As an artist who was forever exploring and keen to take up challenges, Renoir wanted to test himself against the great masters from the past, notably Titian and Rubens, but also Fragonard and Watteau, whom he admired in the Louvre and during his travels. His research was driven by his rejection of the modern world and a preference for a timeless Arcadia peopled by sensual bathers and inspired by the south of France, where he stayed often from the 1890s onward. Renoir saw the Mediterranean landscape as an antique land, at once the cradle and last refuge of a living, familiar, and topical mythology.
In his last years, Renoir persistently returned to a narrow group of themes which he explored even in unaccustomed media, such as sculpture. At the same time, in the first decade of the twentieth century, his work from life and from models yielded new compositions, of which his odalisques and, above all, the Large Bathers of 1918-1919 (Musée dOrsay) were the crowning glory. Renoir himself considered Large Bathers an achievement and a springboard for future research. This was, indeed, how the painting was seen by many artists in the early twentieth century, especially in the controversies surrounding the development of cubism and abstraction: it offered a working balance between objectivity and subjectivity, between tradition and innovation, which pointed the way to the classical modernity of the 1920s.

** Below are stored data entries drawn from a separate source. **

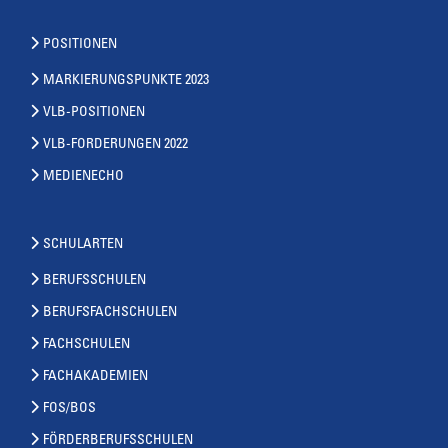
POSITIONEN
MARKIERUNGSPUNKTE 2023
VLB-POSITIONEN
VLB-FORDERUNGEN 2022
MEDIENECHO
SCHULARTEN
BERUFSSCHULEN
BERUFSFACHSCHULEN
FACHSCHULEN
FACHAKADEMIEN
FOS/BOS
FÖRDERBERUFSSCHULEN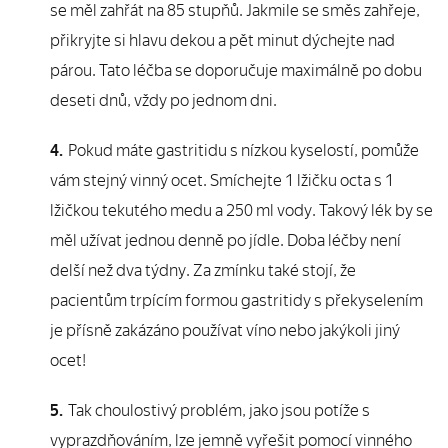
se měl zahřát na 85 stupňů. Jakmile se směs zahřeje,
přikryjte si hlavu dekou a pět minut dýchejte nad
párou. Tato léčba se doporučuje maximálně po dobu
deseti dnů, vždy po jednom dni.
Pokud máte gastritidu s nízkou kyselostí, pomůže
vám stejný vinný ocet. Smíchejte 1 lžičku octa s 1
lžičkou tekutého medu a 250 ml vody. Takový lék by se
měl užívat jednou denně po jídle. Doba léčby není
delší než dva týdny. Za zmínku také stojí, že
pacientům trpícím formou gastritidy s překyselením
je přísně zakázáno používat víno nebo jakýkoli jiný
ocet!
Tak choulostivý problém, jako jsou potíže s
vyprazdňováním, lze jemně vyřešit pomocí vinného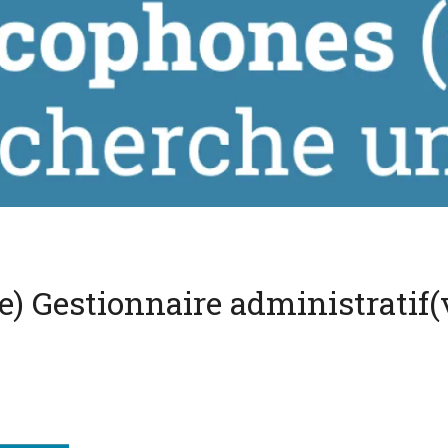
e) Gestionnaire administratif(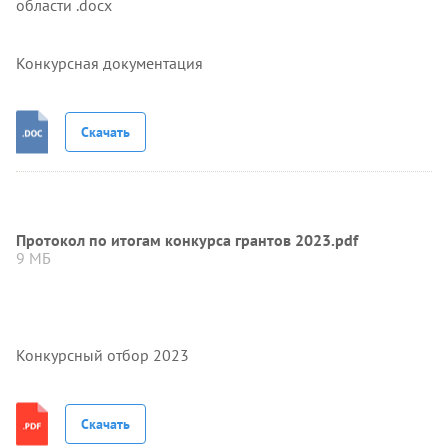
области .docx
Конкурсная документация
Скачать
Протокол по итогам конкурса грантов 2023.pdf
9 МБ
Конкурсный отбор 2023
Скачать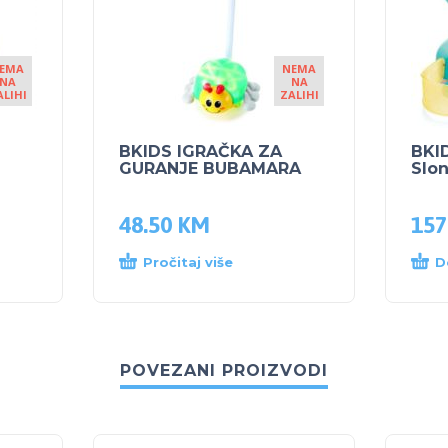
EMA
NEMA
NA
NA
ALIHI
ZALIHI
BKIDS IGRAČKA ZA
BKI
GURANJE BUBAMARA
Slo
48.50
KM
157
Pročitaj više
D
POVEZANI PROIZVODI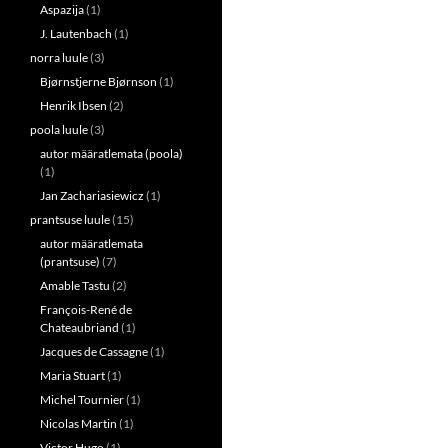
Aspazija
(1)
J. Lautenbach
(1)
norra luule
(3)
Bjørnstjerne Bjørnson
(1)
Henrik Ibsen
(2)
poola luule
(3)
autor määratlemata (poola)
(1)
Jan Zachariasiewicz
(1)
prantsuse luule
(15)
autor määratlemata
(prantsuse)
(7)
Amable Tastu
(2)
François-René de
Chateaubriand
(1)
Jacques de Cassagne
(1)
Maria Stuart
(1)
Michel Tournier
(1)
Nicolas Martin
(1)
Victor Hugo
(1)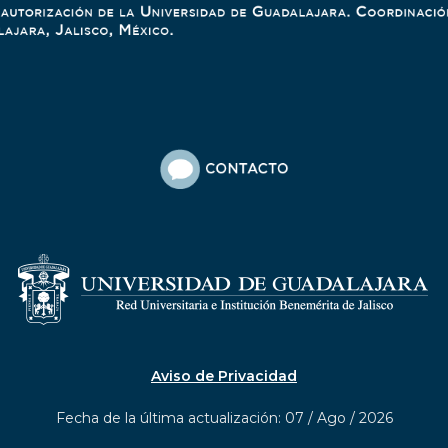
Aviso de Privacidad
Fecha de la última actualización: 07 / Ago / 2026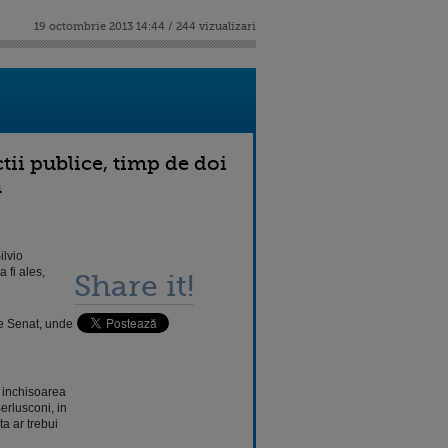
19 octombrie 2013 14:44 / 244 vizualizari
tii publice, timp de doi
a
ilvio
 fi ales,
Share it!
de Senat, unde
 inchisoarea
erlusconi, in
a ar trebui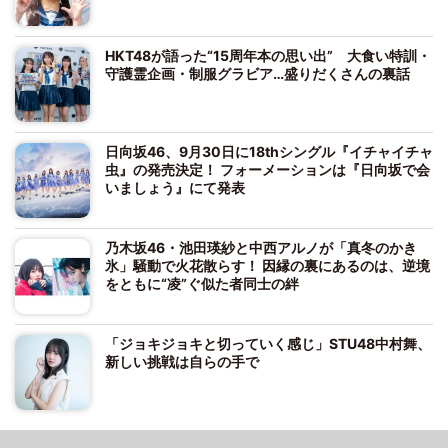
HKT48が語った“15周年本の思い出” 大食い特訓・
守護霊企画・制服グラビア…盛りだくさんの裏話
日向坂46、9月30日に18thシングル『イチャイチャ
虫』の発売決定！ フォーメーションは『日向坂で会
いましょう』にて発表
乃木坂46・池田瑛紗と中西アルノが「真冬のかき
氷」騒動で火花散らす！ 因縁の裏にあるのは、逆境
をともに“凌”ぐ似た者同士の絆
「ジョキジョキと切っていく感じ」STU48中村舞、
新しい挑戦は自らの手で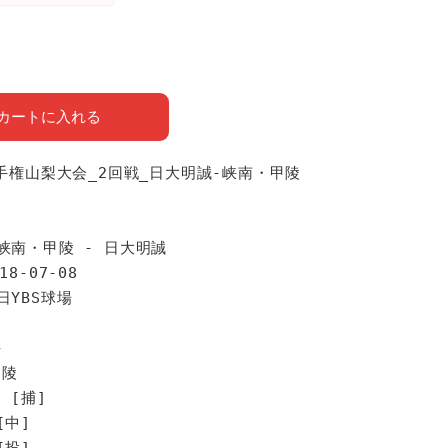
カートに入れる
選手権山梨大会_2回戦_日大明誠-峡南・甲陵
報
峡南・甲陵 - 日大明誠
18-07-08
日YBS球場
手
甲陵
 [捕]
[中]
[投]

Since then, appreciation of the late Renoir has changed somewhat, and his paintings from this period are now little known. Although his landscapes and portraits have given rise to major exhibitions in recent years, there have been no studies or exhibitions focusing specifically on Renoirs last years, as has been the case for Monet or Cézanne. Renoir in the 20th Century is designed to remedy this and explore this very fertile period in Renoirs career.